Katherine MacLean (1925-2019)

SF writer Katherine MacLean, 94, died September 1, 2019.

MacLean was best known for her short fiction, beginning with “Defense Mechanism” (1949), and published more than 40 stories, most in the ’50s, but continuing intermittently throughout her life. “Second Game” (1958, with Charles V. De Vet) was a Hugo Award finalist, while novella “The Missing Man” (1971) won a Nebula Award, and the novel expansion Missing Man (1975) was a Nebula Award finalist. Other novels include Cosmic Checkmate (1962, with Charles V. De Vet; expanded 1981 as Second Game), The Man in the Bird Cage (1971) and Dark Wing (1979, with third husband Carl West).

Some early stories appeared under the name of her first husband, Charles Dye, and at least one as by A.G. Morris. She wrote several stories in the Hills of Space series, about refugees who settle on asteroids: “Incommunicado” (1950), “The Man Who Staked the Stars” (1952, as by Charles Dye), “Collision Orbit” (1954), “The Gambling Hell and the Sinful Girl” (1975). Her short fiction was collected in The Diploids (1962), The Trouble with You Earth People (1980), and Science Fiction Collection (2016).
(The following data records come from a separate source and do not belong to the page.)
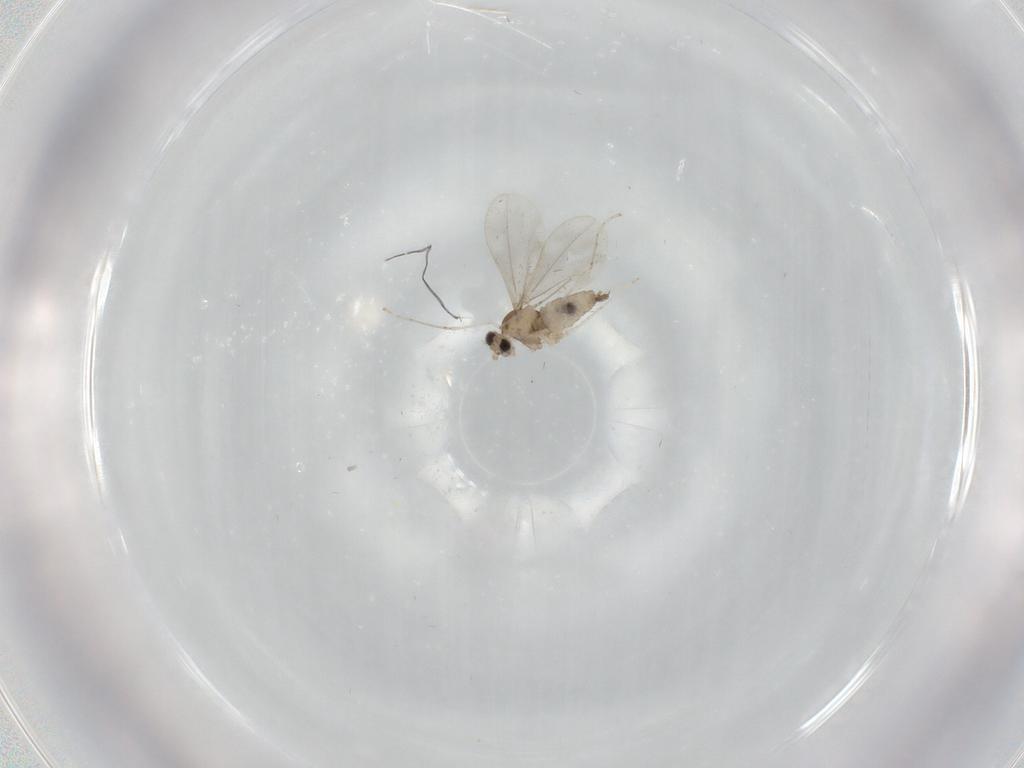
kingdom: Animalia
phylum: Arthropoda
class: Insecta
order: Diptera
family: Cecidomyiidae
Katherine Anne MacLean was born January 22, 1925 in Glen Ridge NJ. She graduated from Barnard College and did postgraduate work in psychology, and began writing SF while working as a lab technician for a food company. She taught writing and literature in college, and worked as an editor, reviewer, EKG technician, nurse’s aide, photographer, pollster, publicist, and store detective, among other occupations. She had one son with second husband David Mason (married 1956-62). MacLean was named a SFWA Author Emeritus in 2003, and received the Cordwainer Smith Rediscovery Award in 2011.